7,"(baking, 0.7250702381134033)","(carrots, 0.7114325165748596)","(taste, 0.6752119660377502)","(beans, 0.7398375868797302)","(orange, 0.695431649684906)","(chopped, 0.7692131400108337)","(water, 0.615207314491272)"
8,"(baked, 0.7221238613128662)","(pepper, 0.7009285688400269)","(bread, 0.6621983051300049)","(sauces, 0.7380563616752625)","(yellow, 0.6739792823791504)","(pepper, 0.7645142674446106)","(juice, 0.6122676134109497)"
9,"(loaf, 0.7158355712890625)","(brown, 0.6937432289123535)","(dairy, 0.661857545375824)","(tofu, 0.7380213737487793)","(olive, 0.664969265460968)","(onions, 0.7609161734580994)","(oils, 0.6121081113815308)"


## Word2Vec Embeddings
My next approach is to try using the Word2Vec embeddings trained on the Google News Site. I may also look into fine-tuning the embeddings on our dataset.

### Load Word2Vec

In [47]:
from gensim import downloader

# Download Word2Vec model
google_model = downloader.load("word2vec-google-news-300")



In [48]:
# Find similar words
google_model.most_similar('milk')

[('dairy', 0.7323603630065918),
 ('cow_milk', 0.686015784740448),
 ('milk_powder', 0.6646486520767212),
 ('camels_Nancy_Riegler', 0.6561244130134583),
 ('powdered_milk', 0.6497933268547058),
 ('raw_milk', 0.6309322118759155),
 ('goat_milk', 0.6260649561882019),
 ('apple_juice', 0.6173228621482849),
 ('whey', 0.6159117817878723),
 ('chocolate_caramel_mousse', 0.6145175099372864)]

In [50]:
google_model.most_similar('green_onions')

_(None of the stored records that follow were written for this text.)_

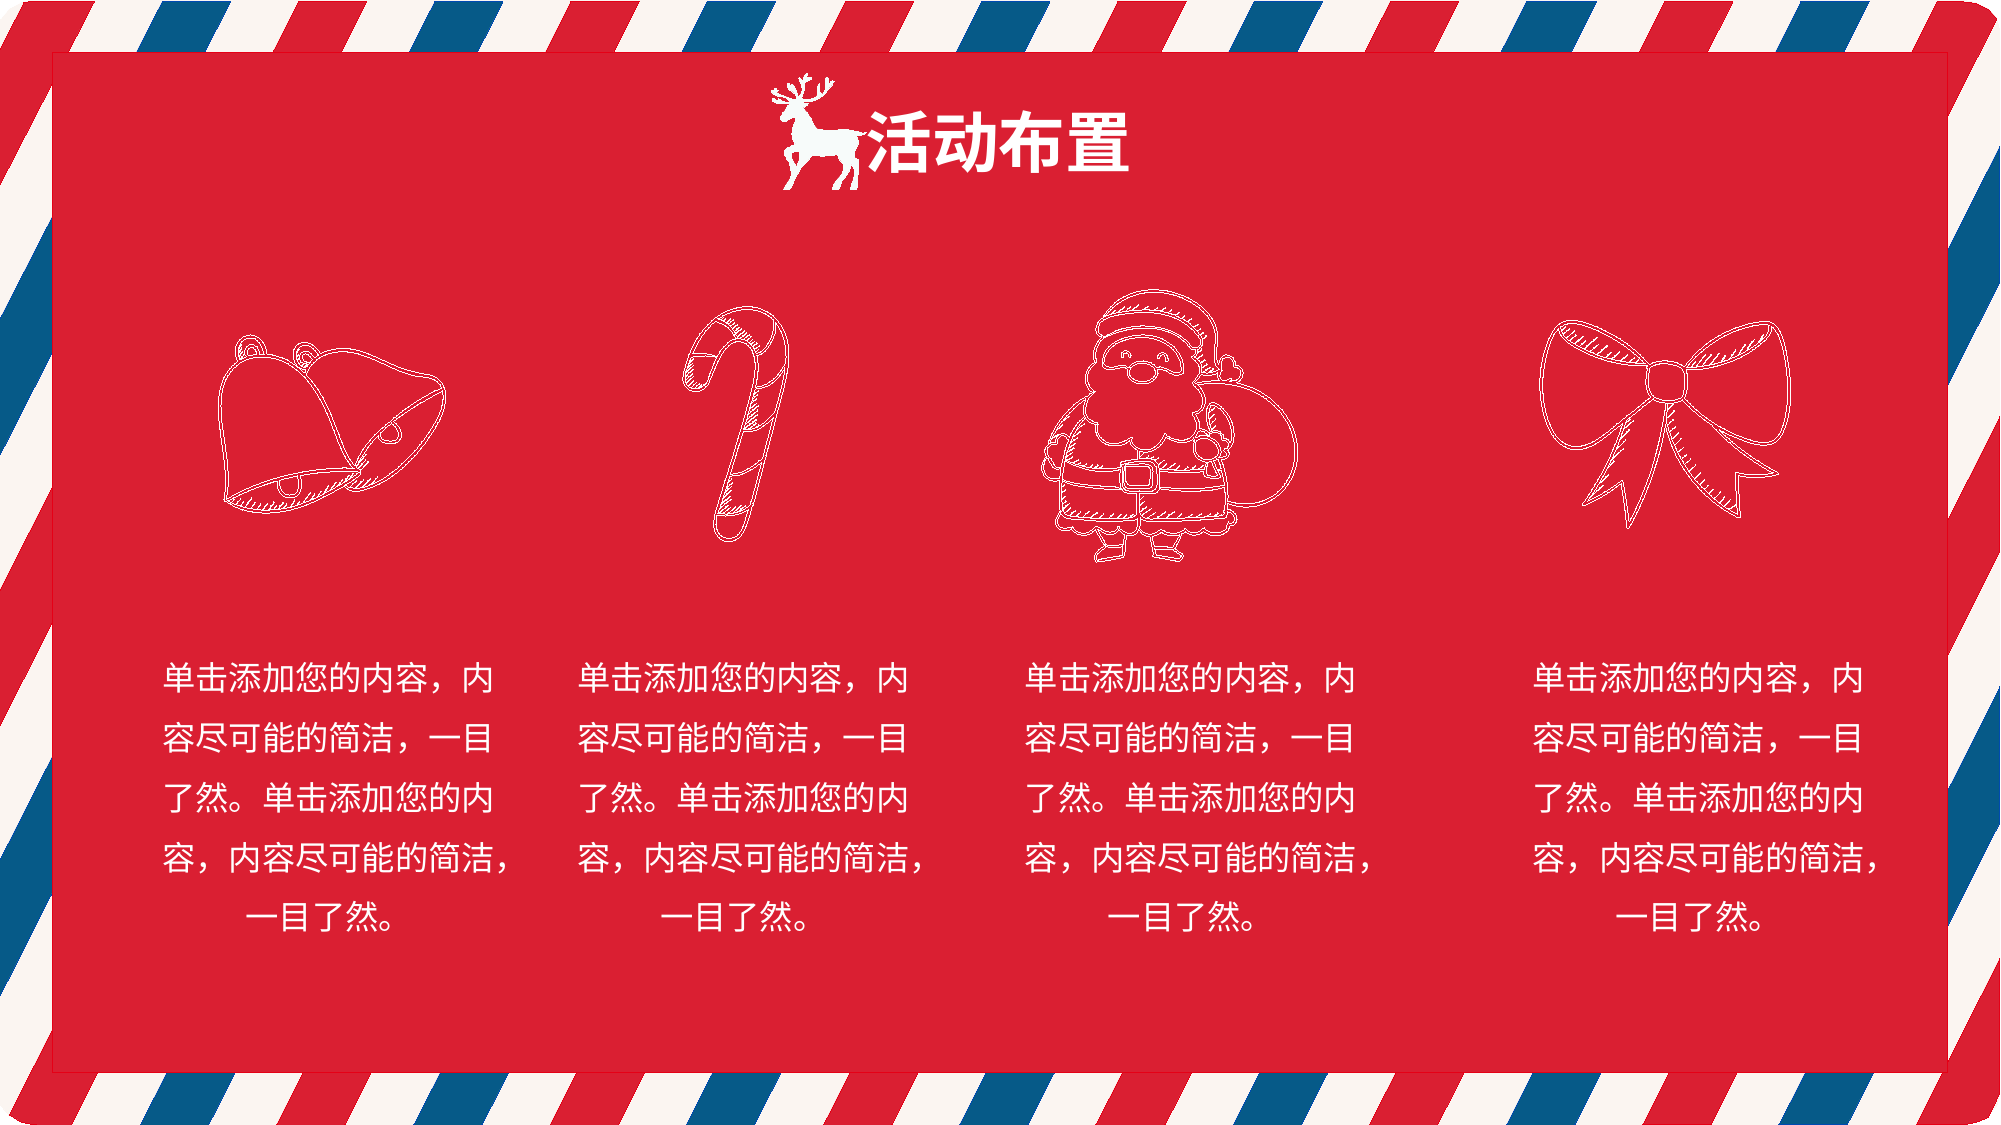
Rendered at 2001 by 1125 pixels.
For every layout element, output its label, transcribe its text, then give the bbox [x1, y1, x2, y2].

text_box 单击添加您的内容，内容尽可能的简洁，一目了然。单击添加您的内容，内容尽可能的简洁，一目了然。 [1515, 629, 1882, 944]
text_box [682, 306, 789, 542]
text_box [1039, 284, 1304, 563]
text_box 活动布置 [850, 93, 1551, 188]
text_box [771, 73, 867, 190]
text_box [218, 334, 446, 514]
text_box 单击添加您的内容，内容尽可能的简洁，一目了然。单击添加您的内容，内容尽可能的简洁，一目了然。 [1007, 629, 1374, 944]
text_box 单击添加您的内容，内容尽可能的简洁，一目了然。单击添加您的内容，内容尽可能的简洁，一目了然。 [560, 629, 927, 944]
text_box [1537, 317, 1794, 529]
text_box 单击添加您的内容，内容尽可能的简洁，一目了然。单击添加您的内容，内容尽可能的简洁，一目了然。 [145, 629, 512, 944]
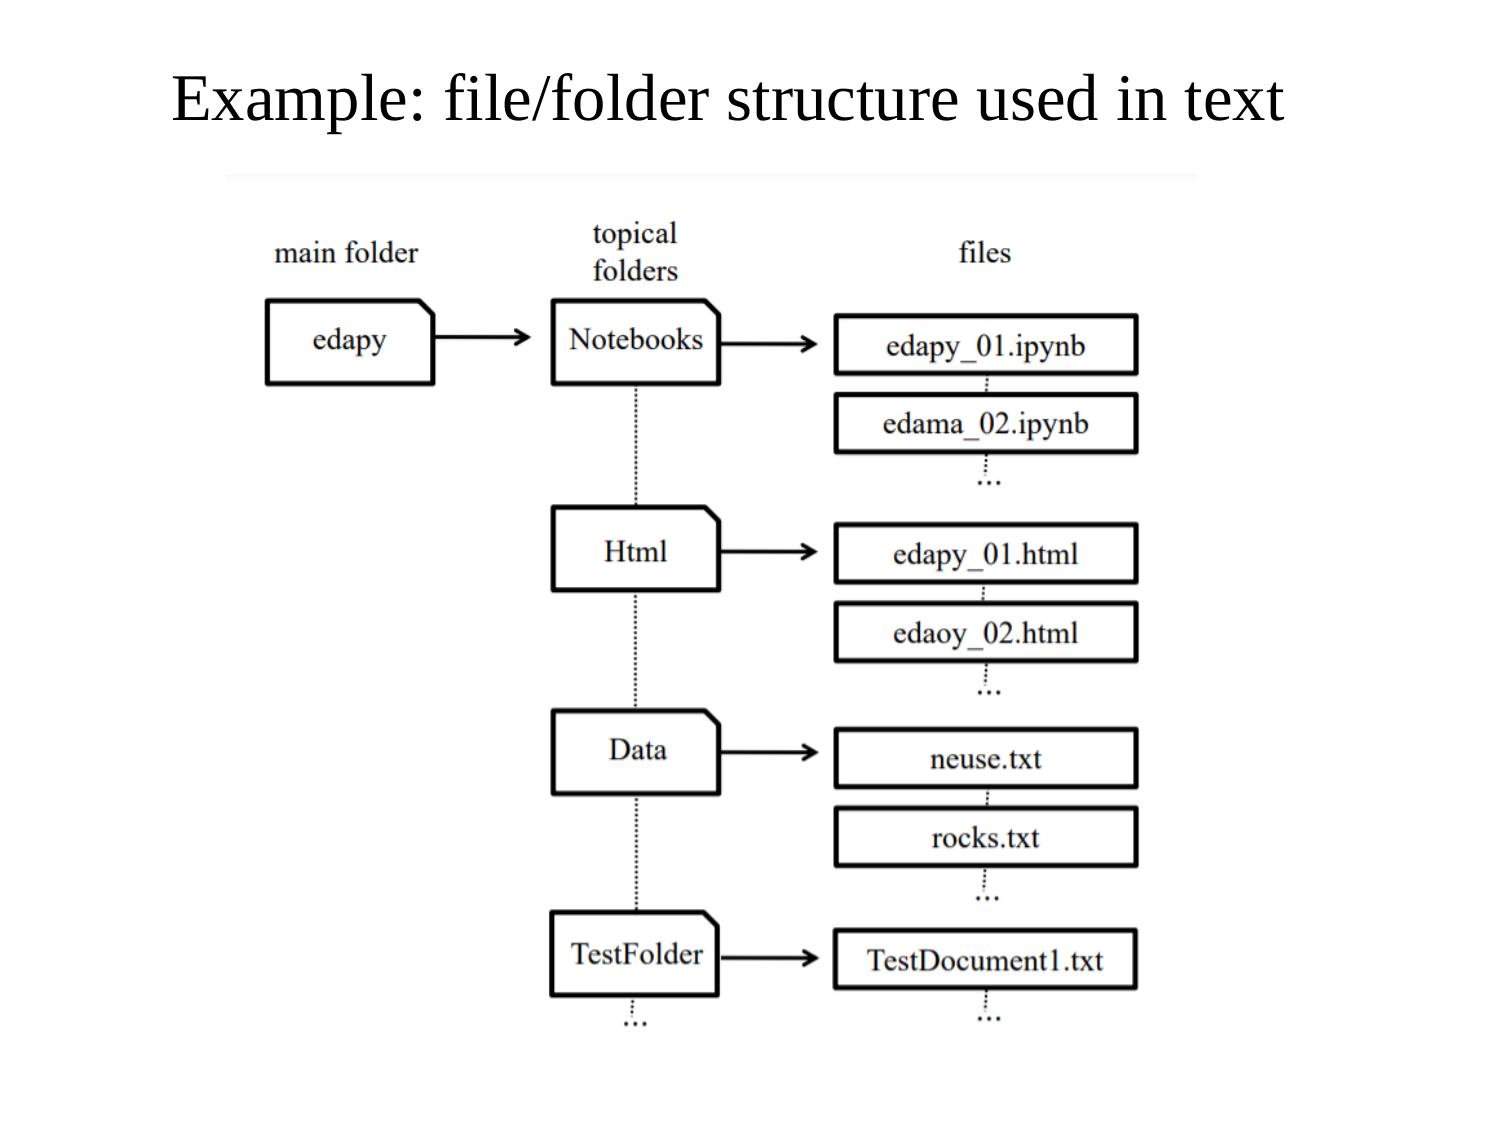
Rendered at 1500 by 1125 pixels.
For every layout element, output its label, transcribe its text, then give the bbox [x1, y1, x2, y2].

[('scallions', 0.8018365502357483),
 ('spinach', 0.6734451055526733),
 ('Roma_tomatoes', 0.6642917990684509),
 ('tomatoes', 0.6593194007873535),
 ('fresh_spinach', 0.6574292182922363),
 ('bagged_spinach', 0.6486890316009521),
 ('lettuce', 0.6351801156997681),
 ('cilantro', 0.6311642527580261),
 ('jalapeno_peppers', 0.6137291193008423),
 ('fresh_bagged_spinach', 0.6132345795631409)]

In [51]:
google_model.most_similar('bread_crumbs')

[('breadcrumbs', 0.8321340084075928),
 ('grated_cheese', 0.6606205701828003),
 ('bread_cubes', 0.6587638854980469),
 ('cracker_crumbs', 0.6426653861999512),
 ('breadcrumb_mixture', 0.6280759572982788),
 ('melted_butter', 0.6277748346328735),
 ('panko', 0.6233553886413574),
 ('chopped_onion', 0.6210940480232239),
 ('chopped_parsley', 0.6194372773170471),
 ('chopped_nuts', 0.61697918176651)]

Woah! This model is working much better! It is able to handle multi-word ingredients and it provides better suggestions.